Meksika’da zulme karşı baş kaldıran halkın içinden yine iki doğal lider çıkmıştır. Bunlar Panço Villa ve Emiliano Zapata dır. Bir köylü çocuğu olan Panço Villa, Emiliano Zapata ile 1913 de diktatöre karşı savaşta kendi halkları tarafından doğal lider olarak seçilmişlerdir. Devrim yapacağız, demokrasi getireceğiz diyen liberal José Venustiano Carranza de la Garza tarafından Burjuvazi ile iş birliği yapılarak ilk önce diktatör Huerta ve sonra gelen Modero’yu devirmişler, başkent Meksiko’ya girmişlerdir. Ülke yönetimini ele alan burjuvazi, kahraman iki lidere imtiyazlı davranmış kendi saflarına çekmek ve burjuvanın sömürü nimetlerinden kar vermek istemişlerdir. Bunu kabul etmeyen Villa ve Zapata yeniden ayaklanmıştır. Ayaklanma tüm Meksika’yı sarmış ikinci bir devrim başarılmışken ülke yöneticileri iktidarı verseler de ülke yönetmeyi bilmeyen iki lider yine iktidarı burjuvaziye teslim etmiş ve ikisi de suikastla infaz edilmiştir.
Emiliano Zapata beyaz atının üstünde tuzağa düşürülmüş ve o kadar çok kurşun sıkılmış ki cesedi halka gösterildiğinde kimse onun Zapata olduğuna inanmamış. İnfazda kaçan atı efsaneye dönüşmüş ve halk Zapata ’nın dağlarda atıyla beraber yaşadığına inanmıştır. Halk sevdiği liderlerin ölmesini kabul etmek istemez çünkü onunla birlikte umutta ölecektir. Kimse umudunu öldürmek istemez.
Anadolu Toroslarında İnce Memet ya da Çakırcalı Mehmet Efe ya da Nurhak dağlarında öldürülen Sinan Cemgil ve arkadaşları gibi. Yıllar sonra inekli köyüne giden belgesel yapımcıları devrimcilere erzak götüren kadını bulurlar. Röportaj yapmak isterler kadın “onların yaşadığını ve iki gün evvel dağa yine erzak götürdüğünü” söyler. “Kuru üzümü çok sevdikleri için bol götürdüm” diye de ekler.
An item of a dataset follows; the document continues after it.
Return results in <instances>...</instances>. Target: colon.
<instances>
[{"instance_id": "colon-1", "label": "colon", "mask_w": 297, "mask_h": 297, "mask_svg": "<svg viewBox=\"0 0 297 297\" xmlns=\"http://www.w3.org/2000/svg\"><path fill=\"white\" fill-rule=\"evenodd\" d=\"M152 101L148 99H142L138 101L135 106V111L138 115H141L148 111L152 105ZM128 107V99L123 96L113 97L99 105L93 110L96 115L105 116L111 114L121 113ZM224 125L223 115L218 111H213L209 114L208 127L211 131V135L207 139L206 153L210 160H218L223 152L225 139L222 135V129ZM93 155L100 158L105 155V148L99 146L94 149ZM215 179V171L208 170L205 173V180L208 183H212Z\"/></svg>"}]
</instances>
Tarihin yazdığı kahramanlıklar destanlara dönüştüğünden, kahramanların yaşamaları için söylenceler dolaşır kulaktan kulağa.
Lider kelimesi her ne kadar savaşçı, önder, kahraman algısını çağrıştırsa da felsefenin, bilimin, sanatın teknolojinin düşünür ve mucit insanlarını da doğal liderlerden kabul etmeliyiz. Bunlardan da Karl Marx, Sigmund Freud, Aristo, Sokrates, gibi onlarca tarihe mal olmuş kişilik sayabiliriz.
Tarih bize dayatılan değil el yordamıyla araştırıp bulabileceğimiz liderleri tanımamızı sağlar. Heykellere bakarsanız Avrupa burjuvazisinin heykellerini diktiği tarihi liderler, başka ülkeleri işgal etmiş, sömürmüş, köle taciri liderlerdir. Yani her toplum kendi ideolojik liderini yaşatır.